INSTRUCTIONS TO FOLLOW: Reproduce everything in the Cello v1.0.1 release notes from "Cello v1.0.1 is" down to "in API stability.".

TEXT EXCERPT:
Skip to content

Cello v1.0.1 -- Production-Ready Release¶

Release Date: February 24, 2026 License: MIT Python: 3.12+ Codebase: 32,000+ lines of Rust, 6,000+ lines of Python Tests: 394 passing


Overview¶

Cello v1.0.1 is the culmination of ten iterative pre-release versions, marking the framework's transition from beta to a production-ready, enterprise-grade web framework. With this release, Cello's entire public API is frozen under Semantic Versioning -- no breaking changes will be introduced until v2.0. Developers can depend on Cello for production workloads with full confidence in API stability.

At its core, Cello is built on a simple but powerful principle: Rust owns the hot path, Python owns the developer experience. Every TCP accept, HTTP parse, route lookup, middleware execution, JSON serialization, and response assembly happens in Rust. Python is responsible only for route registration, handler function pointers, and business logic. The result is C-level request throughput with the ergonomics of a modern Python web framework.

DATA PROVIDED:

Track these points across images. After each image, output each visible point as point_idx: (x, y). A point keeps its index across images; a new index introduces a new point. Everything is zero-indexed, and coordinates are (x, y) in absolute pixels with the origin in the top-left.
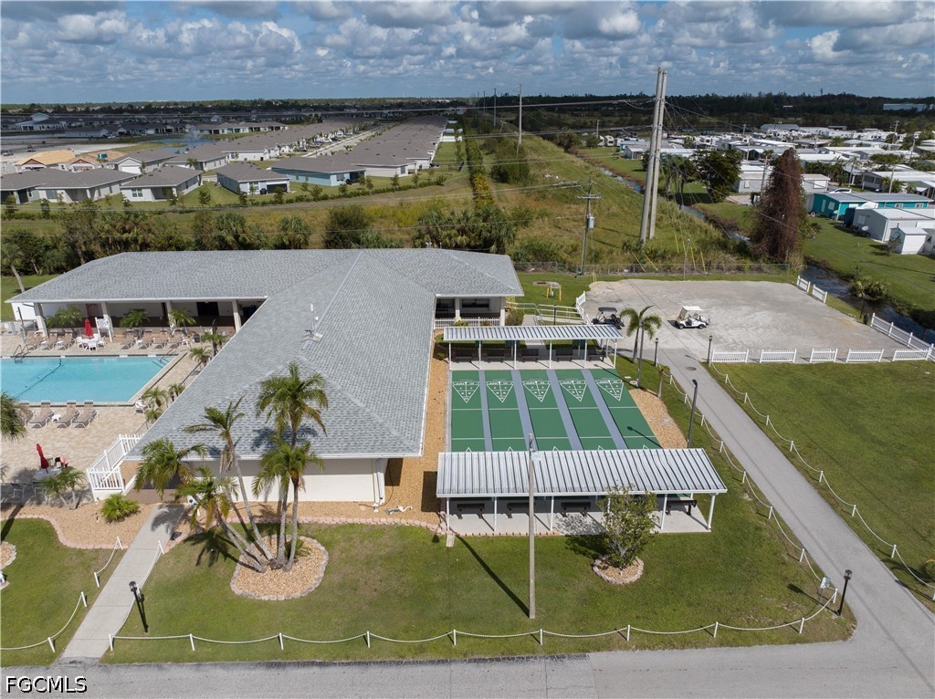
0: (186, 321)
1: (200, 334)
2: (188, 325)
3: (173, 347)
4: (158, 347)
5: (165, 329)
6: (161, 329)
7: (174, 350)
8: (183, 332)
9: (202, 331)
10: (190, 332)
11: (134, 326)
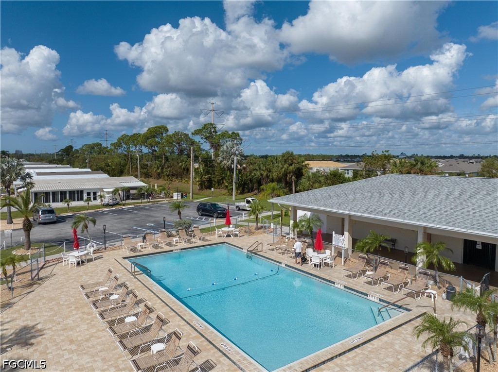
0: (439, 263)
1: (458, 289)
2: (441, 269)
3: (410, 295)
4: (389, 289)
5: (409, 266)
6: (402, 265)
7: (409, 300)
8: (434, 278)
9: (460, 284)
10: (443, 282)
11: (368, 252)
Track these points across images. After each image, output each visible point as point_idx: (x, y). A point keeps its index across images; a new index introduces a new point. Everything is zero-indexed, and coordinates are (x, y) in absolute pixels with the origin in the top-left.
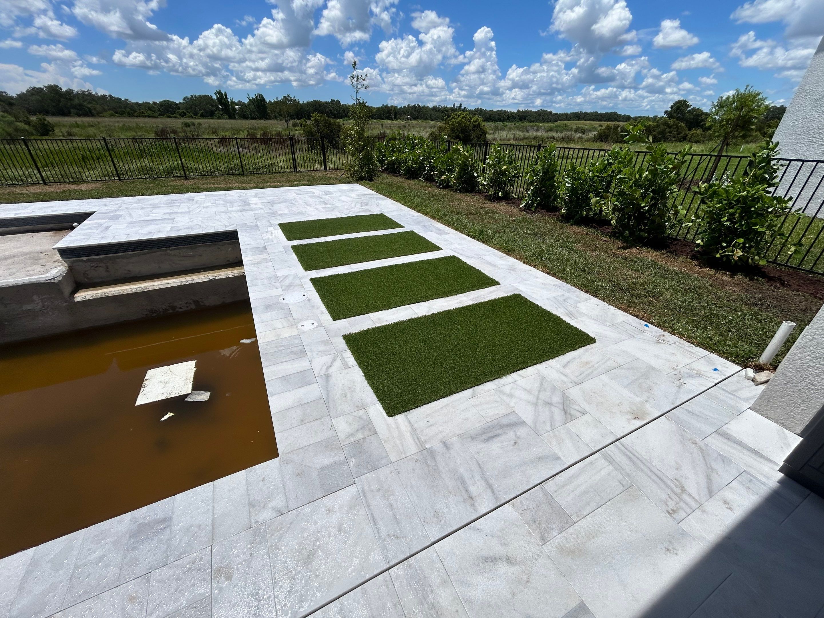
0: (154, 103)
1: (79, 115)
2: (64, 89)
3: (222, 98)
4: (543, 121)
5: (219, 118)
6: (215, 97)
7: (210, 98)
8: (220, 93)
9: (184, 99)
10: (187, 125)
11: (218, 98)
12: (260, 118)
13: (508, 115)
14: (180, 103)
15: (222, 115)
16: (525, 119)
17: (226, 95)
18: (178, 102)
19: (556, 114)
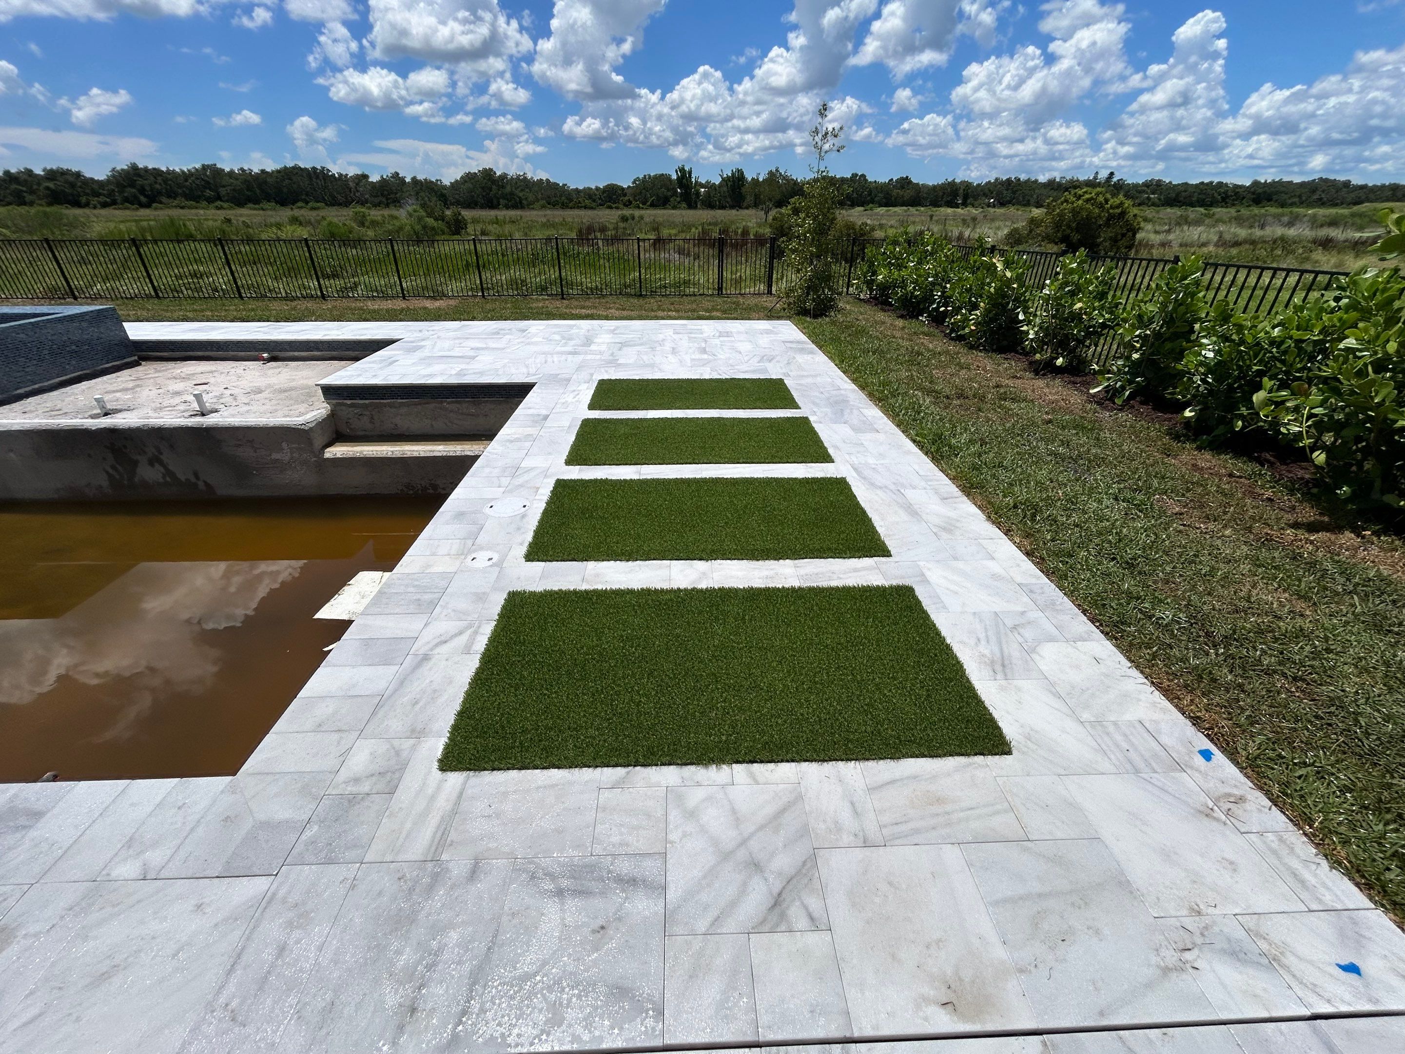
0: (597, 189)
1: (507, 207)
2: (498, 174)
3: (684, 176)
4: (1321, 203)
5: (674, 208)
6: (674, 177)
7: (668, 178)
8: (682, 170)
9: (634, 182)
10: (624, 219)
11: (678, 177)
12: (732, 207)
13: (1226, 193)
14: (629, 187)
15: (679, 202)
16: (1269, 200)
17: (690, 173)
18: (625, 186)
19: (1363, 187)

OUTPUT FOR THIS EXERCISE:
Cello v1.0.1 is the culmination of ten iterative pre-release versions, marking the framework's transition from beta to a production-ready, enterprise-grade web framework. With this release, Cello's entire public API is frozen under Semantic Versioning -- no breaking changes will be introduced until v2.0. Developers can depend on Cello for production workloads with full confidence in API stability.